Your objective:
Rewrite the entries from the start through the line containing "13: (398, 258)", swapping "images" for "frames" and leaving everything else unchanged. Give back only those lines.

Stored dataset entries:
━━━━━━━━━━━━━━━━━━━━━━━━━━━━━━
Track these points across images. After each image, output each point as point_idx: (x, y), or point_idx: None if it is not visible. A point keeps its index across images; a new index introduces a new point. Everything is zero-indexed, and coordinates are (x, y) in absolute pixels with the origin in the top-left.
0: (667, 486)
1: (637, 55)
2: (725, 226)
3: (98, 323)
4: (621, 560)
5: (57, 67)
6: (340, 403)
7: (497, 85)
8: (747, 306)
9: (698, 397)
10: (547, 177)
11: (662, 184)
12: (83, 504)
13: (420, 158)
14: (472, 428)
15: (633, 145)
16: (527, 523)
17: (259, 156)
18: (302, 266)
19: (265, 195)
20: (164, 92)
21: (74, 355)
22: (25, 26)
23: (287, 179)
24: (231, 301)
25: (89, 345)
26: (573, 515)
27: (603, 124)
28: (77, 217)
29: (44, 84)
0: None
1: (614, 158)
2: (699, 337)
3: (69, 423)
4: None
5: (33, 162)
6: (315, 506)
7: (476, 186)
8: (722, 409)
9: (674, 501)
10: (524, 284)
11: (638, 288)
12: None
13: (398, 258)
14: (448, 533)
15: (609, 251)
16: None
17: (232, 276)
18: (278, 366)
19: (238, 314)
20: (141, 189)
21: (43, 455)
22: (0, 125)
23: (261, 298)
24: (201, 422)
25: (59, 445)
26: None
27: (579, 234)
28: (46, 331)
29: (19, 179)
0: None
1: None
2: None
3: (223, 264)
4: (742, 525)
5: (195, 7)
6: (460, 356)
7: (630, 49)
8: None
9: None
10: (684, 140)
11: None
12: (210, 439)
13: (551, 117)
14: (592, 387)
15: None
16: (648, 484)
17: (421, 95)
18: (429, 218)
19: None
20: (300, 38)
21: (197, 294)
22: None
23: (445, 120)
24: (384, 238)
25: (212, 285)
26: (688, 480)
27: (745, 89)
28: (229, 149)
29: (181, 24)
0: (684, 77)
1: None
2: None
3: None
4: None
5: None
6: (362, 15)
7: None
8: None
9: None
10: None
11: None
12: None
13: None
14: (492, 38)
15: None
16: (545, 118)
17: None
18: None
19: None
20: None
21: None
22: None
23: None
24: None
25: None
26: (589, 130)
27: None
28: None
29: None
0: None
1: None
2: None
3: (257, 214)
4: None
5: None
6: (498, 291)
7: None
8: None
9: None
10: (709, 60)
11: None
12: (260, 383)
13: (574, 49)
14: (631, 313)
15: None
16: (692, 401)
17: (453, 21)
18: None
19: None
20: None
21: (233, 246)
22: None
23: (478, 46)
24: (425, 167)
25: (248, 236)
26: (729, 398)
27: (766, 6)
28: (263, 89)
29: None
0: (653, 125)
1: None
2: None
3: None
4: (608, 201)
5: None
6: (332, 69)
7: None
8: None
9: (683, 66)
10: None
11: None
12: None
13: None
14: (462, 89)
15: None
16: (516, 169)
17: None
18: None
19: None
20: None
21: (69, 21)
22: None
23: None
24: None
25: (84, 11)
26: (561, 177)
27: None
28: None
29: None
━━━━━━━━━━━━━━━━━━━━━━━━━━━━━━
Answer to the problem:
Track these points across frames. After each image, output each point as point_idx: (x, y), or point_idx: None if it is not visible. A point keeps its index across frames; a new index introduces a new point. Everything is zero-indexed, and coordinates are (x, y) in absolute pixels with the origin in the top-left.
0: (667, 486)
1: (637, 55)
2: (725, 226)
3: (98, 323)
4: (621, 560)
5: (57, 67)
6: (340, 403)
7: (497, 85)
8: (747, 306)
9: (698, 397)
10: (547, 177)
11: (662, 184)
12: (83, 504)
13: (420, 158)
14: (472, 428)
15: (633, 145)
16: (527, 523)
17: (259, 156)
18: (302, 266)
19: (265, 195)
20: (164, 92)
21: (74, 355)
22: (25, 26)
23: (287, 179)
24: (231, 301)
25: (89, 345)
26: (573, 515)
27: (603, 124)
28: (77, 217)
29: (44, 84)
0: None
1: (614, 158)
2: (699, 337)
3: (69, 423)
4: None
5: (33, 162)
6: (315, 506)
7: (476, 186)
8: (722, 409)
9: (674, 501)
10: (524, 284)
11: (638, 288)
12: None
13: (398, 258)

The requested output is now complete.